While they have been attending school together since 8th grade, Lay and Cummings didn't really become friends until this year. In fact, they didn't become close until Christmas. Since then, they've been fast friends and the trio will be going to TAMU-C together. Lay and Aeron Green, their closest friend who was ranked ninth in the class, will be sharing an apartment and its off to the dorms for Cummings. Although the girls said it's a sure bet that you'll more often than not you're likely to find all three at the Lay and Green's apartment playing cards when they're not busy with classwork.
They said that this year they've become quite the card sharks, playing every spare minute. They've even taken to collecting cards of all shapes, sizes and prints. In fact, it was the attractiveness of one particular deck of cards, a bright pink pack, that started the cardsharks on their road to addiction. One of the girls saw the deck of cards, thought it was attractive, and took it to school where they played one day after finishing class work. Since then, they've learned every card game they can their hands on and rules for -- except poker. They made it quite clear they don't bet or gamble in their games, instead playing everything from Go Fish to Phase 10, Uno and everything in between.
In fact, one day at lunchtime the trio of girls made the jaunt to Chili's where they were more interested in clearing the table to make room for a game of Phase 10 than food. The restaurant staff recognize them by sight and ask them upon entering if they're back for another round, the valedictorian and salutatorian recalled.

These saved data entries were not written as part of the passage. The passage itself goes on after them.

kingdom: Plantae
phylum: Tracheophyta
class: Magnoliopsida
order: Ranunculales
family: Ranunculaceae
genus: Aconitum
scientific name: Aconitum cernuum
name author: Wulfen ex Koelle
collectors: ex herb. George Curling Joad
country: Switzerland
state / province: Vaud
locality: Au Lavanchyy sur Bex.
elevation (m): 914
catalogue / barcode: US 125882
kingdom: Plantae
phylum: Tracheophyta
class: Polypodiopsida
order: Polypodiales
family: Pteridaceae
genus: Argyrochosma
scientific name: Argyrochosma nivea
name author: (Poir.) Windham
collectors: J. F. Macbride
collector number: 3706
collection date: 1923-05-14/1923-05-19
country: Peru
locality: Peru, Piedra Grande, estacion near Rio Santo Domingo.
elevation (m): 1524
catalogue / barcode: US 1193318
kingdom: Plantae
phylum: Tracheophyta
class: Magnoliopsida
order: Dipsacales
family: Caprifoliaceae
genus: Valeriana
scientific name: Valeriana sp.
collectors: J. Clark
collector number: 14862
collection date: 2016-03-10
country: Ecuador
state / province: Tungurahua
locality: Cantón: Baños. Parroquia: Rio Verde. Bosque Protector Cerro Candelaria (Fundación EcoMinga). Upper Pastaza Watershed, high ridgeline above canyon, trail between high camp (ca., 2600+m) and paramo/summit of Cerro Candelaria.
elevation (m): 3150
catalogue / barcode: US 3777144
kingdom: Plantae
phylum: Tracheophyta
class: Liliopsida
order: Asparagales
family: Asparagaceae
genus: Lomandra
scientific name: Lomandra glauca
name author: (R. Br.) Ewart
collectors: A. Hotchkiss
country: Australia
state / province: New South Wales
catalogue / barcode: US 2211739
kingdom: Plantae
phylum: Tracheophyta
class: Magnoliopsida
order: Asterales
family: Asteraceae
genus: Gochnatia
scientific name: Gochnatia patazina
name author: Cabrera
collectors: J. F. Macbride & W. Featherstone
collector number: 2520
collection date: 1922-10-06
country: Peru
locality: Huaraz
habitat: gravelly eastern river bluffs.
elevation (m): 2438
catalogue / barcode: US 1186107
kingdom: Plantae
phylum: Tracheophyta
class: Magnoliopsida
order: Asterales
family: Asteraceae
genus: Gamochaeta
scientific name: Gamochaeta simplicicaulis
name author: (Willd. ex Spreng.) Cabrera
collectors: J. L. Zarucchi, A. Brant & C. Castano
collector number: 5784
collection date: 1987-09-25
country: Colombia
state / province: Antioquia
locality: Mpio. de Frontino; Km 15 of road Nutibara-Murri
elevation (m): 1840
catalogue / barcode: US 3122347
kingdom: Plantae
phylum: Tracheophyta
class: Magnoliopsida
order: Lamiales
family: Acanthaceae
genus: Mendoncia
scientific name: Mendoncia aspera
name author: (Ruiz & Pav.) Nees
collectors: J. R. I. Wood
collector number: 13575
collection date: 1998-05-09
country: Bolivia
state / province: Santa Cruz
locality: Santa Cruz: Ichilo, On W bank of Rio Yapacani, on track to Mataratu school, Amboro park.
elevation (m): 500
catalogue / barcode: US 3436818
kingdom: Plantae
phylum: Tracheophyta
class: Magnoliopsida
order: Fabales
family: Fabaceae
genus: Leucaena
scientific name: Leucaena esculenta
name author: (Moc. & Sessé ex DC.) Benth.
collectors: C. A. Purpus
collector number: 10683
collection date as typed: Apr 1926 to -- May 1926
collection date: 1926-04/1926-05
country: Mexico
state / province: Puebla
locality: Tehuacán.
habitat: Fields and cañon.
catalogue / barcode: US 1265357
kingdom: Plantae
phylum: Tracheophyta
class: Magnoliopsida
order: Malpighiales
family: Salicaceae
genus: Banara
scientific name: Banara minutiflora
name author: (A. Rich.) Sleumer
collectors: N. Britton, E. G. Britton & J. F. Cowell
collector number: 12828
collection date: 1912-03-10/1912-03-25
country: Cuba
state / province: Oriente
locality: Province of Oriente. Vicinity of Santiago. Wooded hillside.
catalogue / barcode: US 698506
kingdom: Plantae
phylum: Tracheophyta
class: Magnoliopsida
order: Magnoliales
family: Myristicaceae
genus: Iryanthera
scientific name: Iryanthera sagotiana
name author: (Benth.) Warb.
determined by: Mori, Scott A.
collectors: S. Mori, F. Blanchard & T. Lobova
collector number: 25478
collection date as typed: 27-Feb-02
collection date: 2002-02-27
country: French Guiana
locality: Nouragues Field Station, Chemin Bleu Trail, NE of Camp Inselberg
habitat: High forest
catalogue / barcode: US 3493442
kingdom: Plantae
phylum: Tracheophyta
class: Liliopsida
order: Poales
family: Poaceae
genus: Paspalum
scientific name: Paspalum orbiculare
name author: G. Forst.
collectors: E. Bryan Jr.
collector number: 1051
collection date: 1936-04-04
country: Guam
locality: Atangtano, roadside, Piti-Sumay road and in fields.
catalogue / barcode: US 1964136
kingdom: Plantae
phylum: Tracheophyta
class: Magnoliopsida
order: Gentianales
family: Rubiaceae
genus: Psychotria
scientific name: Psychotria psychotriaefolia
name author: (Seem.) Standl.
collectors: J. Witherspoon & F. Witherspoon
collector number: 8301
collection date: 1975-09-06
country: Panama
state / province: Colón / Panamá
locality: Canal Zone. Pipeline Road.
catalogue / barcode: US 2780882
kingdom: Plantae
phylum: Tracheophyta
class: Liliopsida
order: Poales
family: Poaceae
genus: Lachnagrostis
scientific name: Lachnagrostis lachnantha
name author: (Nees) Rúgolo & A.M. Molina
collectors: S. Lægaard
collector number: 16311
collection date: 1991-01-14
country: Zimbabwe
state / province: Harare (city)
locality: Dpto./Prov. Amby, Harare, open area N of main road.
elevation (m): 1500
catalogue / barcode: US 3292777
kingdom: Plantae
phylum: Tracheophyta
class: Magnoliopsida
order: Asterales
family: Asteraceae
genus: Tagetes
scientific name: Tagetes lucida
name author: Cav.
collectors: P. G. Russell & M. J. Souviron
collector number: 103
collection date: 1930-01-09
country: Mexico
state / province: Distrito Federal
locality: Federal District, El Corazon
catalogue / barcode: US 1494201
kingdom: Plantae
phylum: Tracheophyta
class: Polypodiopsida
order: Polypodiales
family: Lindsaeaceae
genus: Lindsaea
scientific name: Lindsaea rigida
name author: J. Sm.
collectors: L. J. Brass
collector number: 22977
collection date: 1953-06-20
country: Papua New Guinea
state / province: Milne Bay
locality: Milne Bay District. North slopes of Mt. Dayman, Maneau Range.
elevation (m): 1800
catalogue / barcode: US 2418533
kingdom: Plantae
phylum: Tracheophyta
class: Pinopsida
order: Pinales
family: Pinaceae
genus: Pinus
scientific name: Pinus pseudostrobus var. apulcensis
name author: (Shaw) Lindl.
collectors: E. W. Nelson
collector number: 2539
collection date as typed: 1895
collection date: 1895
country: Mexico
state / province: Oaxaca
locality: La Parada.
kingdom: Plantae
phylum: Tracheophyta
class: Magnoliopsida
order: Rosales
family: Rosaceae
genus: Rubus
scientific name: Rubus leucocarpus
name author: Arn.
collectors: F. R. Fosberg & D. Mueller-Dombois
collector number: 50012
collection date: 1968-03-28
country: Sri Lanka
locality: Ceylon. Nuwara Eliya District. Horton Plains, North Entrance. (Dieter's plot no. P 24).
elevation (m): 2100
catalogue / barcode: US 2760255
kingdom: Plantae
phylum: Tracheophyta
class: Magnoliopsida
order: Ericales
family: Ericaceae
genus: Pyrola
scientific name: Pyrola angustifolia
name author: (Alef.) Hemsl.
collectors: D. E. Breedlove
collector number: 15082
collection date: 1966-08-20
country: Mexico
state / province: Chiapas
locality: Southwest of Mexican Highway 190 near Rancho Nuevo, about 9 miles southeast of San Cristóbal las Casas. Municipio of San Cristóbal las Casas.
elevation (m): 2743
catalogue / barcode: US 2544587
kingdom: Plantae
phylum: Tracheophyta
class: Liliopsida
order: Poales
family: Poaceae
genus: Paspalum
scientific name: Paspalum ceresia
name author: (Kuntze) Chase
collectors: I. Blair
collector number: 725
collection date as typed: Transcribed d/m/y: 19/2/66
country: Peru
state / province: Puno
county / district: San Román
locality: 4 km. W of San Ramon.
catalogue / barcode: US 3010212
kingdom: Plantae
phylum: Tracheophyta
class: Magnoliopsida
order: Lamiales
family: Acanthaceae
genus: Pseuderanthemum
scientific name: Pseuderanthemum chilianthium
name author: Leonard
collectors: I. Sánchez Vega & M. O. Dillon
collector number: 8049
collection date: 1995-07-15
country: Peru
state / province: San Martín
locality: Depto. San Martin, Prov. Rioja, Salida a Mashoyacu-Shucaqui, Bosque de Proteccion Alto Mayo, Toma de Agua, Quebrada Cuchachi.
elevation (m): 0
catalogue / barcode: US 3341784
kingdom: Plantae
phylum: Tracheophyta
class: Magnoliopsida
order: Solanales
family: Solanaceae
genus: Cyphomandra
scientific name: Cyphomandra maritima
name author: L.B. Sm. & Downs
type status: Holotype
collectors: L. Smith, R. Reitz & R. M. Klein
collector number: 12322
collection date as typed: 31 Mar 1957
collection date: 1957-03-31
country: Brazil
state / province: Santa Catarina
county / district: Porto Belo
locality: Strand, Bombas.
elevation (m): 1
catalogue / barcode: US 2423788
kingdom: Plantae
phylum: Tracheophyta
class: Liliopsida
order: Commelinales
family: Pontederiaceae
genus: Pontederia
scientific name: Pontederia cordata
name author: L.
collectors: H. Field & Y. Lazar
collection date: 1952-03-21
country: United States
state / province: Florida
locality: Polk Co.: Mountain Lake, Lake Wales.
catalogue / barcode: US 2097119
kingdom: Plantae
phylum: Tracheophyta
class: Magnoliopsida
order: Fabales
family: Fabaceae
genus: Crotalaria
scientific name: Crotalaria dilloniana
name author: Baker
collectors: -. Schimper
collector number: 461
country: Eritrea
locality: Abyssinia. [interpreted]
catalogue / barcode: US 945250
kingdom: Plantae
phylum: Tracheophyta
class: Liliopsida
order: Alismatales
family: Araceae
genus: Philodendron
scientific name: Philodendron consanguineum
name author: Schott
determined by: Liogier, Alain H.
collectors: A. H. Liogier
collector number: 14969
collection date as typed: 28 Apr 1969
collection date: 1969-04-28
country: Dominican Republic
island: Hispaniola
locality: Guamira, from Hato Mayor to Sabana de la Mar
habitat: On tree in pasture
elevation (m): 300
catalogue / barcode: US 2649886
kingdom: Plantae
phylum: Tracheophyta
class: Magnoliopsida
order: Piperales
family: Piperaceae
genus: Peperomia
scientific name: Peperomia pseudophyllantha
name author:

So what feeds their fire for cards? They thrive on the strategy which challenges them; and the fact that they're good at it doesn't hurt.
While in Commerce, Lay hopes to work in a local pharmacy. Both are looking forward to the new challenges ahead of them as they embark on life as college students.
Lay, who has lived her entire life here, expects she'll miss her parents, especially her dad who has oft been her coach, but is looking forward to the opportunities being on her own will bring.
Cumming until her eighth grade year of school had moved about 16 times, on average two times each school year, which taught her at an early age how to adapt to different situations and make friends faster. It also made her especially close to her mom, with whom she will move hundreds of miles away this summer. While she's looking forward to returning for classes in Commerce and Northeast Texas, which she now considers home, Cummings expects an missing her mother at times.
The top honor graduates along with the rest of the senior class will be honored Sunday, June 1, at 6 p.m. with a baccalaureate service at Tabernacle Baptist Church on FM 269 in Pickton. A commencement service will also be held for Como-Pickton graduates Friday, June 6, at 7:30 p.m. at Hopkins County Regional Civic Center.
A graduation service for C-P eighth graders who will be going into high school during the 2008-2009 school year will also be conducted. It begins at 7 p.m. Thursday, June 5, in C-P secondary cafeteria.